Every await is a suspension point, after which everything could be different e.g. the checks you did before await are potentially no longer valid and if you still need to ensure they are held you have to repeat them again. Very easy to make mistakes in anything but trivial examples and compiler or runtime can't help you anymore (before you'd at least were getting low level data races on a good day – those crashes forced you to pause and think carefully about what you are doing, now with actors not even that). We got rid of callback hell to only get ourselves into a different place – suspension point hell.

4 Likes

More like the illusion of it, in my opinion. Most developers don't measure for performance and happily hop threads just to spend a few milliseconds for e.g. accessing a dictionary or calling other async functions. Which probably doesn't even offset the cost of the concurrency runtime itself (or the fact that each cpu frequency is throttled when more cpus are running, which you need to offset as well). Doing actual parallelism is a whole different topic, you need to carefully prepare enough work, and slice it appropriately (with no dependency between each piece) in order to fill up the cpus efficiently, and always measure along the way. Furthermore I'm not sure you would want to starve a limited pool that is shared for all other work.

3 Likes

In many ways the above code is equivalent to (intentionally verbose):

func foo(completion: () -> Void) {
    checks()
    foo(completion: {
        bar(completion: {
            completion()
        })
    })
}

except the async/await version may use your CPU cores more efficiently (and ensure you don't screw up access to shared data) while the callback version will execute on a single thread unless you explicitly make it do otherwise.

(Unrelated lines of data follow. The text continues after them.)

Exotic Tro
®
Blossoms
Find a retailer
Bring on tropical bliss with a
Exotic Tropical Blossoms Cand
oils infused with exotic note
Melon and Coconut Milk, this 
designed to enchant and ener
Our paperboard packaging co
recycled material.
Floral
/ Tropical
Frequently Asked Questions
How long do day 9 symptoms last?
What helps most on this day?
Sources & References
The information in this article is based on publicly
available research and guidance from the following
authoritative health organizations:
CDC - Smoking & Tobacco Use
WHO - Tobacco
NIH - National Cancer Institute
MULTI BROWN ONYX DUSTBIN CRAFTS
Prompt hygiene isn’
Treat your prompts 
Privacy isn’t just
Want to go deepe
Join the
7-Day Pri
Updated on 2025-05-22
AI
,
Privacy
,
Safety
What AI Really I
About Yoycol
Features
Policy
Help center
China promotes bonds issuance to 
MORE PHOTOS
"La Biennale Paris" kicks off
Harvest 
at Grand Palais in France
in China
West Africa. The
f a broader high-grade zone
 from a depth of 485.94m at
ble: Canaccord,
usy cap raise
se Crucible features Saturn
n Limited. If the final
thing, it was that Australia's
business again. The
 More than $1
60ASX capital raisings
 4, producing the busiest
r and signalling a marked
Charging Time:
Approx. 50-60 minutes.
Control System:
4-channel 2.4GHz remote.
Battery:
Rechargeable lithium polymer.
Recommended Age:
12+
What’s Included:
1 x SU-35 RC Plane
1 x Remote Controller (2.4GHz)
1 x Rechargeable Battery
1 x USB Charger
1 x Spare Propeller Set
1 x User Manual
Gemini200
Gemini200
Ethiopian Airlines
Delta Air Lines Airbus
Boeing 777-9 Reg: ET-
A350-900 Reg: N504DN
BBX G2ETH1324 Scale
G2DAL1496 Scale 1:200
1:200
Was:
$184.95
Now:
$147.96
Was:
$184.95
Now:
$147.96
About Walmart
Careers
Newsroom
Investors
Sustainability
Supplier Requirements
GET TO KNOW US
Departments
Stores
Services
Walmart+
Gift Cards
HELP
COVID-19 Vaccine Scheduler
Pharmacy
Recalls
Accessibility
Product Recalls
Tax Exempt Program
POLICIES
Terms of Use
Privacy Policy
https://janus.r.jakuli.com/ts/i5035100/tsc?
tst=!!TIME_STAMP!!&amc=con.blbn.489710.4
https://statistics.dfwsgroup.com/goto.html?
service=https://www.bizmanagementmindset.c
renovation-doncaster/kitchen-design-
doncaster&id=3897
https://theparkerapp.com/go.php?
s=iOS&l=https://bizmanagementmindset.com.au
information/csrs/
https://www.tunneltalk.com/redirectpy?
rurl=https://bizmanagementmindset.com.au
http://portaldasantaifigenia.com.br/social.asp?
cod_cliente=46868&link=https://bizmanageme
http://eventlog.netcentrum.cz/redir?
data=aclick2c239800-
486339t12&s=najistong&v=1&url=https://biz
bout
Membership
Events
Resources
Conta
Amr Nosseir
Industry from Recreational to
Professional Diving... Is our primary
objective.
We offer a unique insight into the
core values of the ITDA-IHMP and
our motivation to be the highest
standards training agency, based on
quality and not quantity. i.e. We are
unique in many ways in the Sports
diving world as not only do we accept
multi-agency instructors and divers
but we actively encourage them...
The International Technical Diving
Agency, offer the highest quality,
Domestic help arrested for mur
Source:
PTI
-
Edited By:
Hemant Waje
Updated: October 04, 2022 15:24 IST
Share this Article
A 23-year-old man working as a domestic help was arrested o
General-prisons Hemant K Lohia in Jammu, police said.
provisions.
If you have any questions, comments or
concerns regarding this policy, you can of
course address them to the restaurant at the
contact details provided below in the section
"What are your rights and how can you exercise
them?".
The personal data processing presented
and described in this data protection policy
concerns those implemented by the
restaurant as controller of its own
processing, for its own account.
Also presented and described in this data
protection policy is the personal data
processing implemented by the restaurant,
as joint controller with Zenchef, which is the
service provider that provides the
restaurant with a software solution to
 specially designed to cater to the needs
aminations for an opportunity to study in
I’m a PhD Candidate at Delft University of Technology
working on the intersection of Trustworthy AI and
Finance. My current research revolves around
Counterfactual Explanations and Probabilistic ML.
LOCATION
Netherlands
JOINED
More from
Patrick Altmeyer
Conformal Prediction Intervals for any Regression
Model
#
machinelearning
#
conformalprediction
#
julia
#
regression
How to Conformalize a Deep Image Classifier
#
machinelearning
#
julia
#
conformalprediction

But the problem of higher-level data consistency is still there. If you don't understand callbacks then neither will you "get" async/await. In which case you should probably switch to a simpler programming language and simpler problems as well :slight_smile:

While I agree with the statement in more broad sense, as once you move towards actual performance gains, you have to be careful. Still, for many use cases that is greatly simplifies significant number of tasks, and reduces programmer error. I mean, many were in illusion anyway, but at least for now there are fewer ways to make a mistake.

Kinda ironically that one of the major benefits of structured concurrency turns out the major hurdle, heh. The approach is definitely not easy to switch to in a snap, as it requires to change how you think and reason, so that takes some time, but once you get used to, structured approach bears many benefits. It’s just less usual.

It somewhat forces you to structure differently the code, so you won’t run into that issues. I find that most of the time it highlights problems, that were hidden otherwise.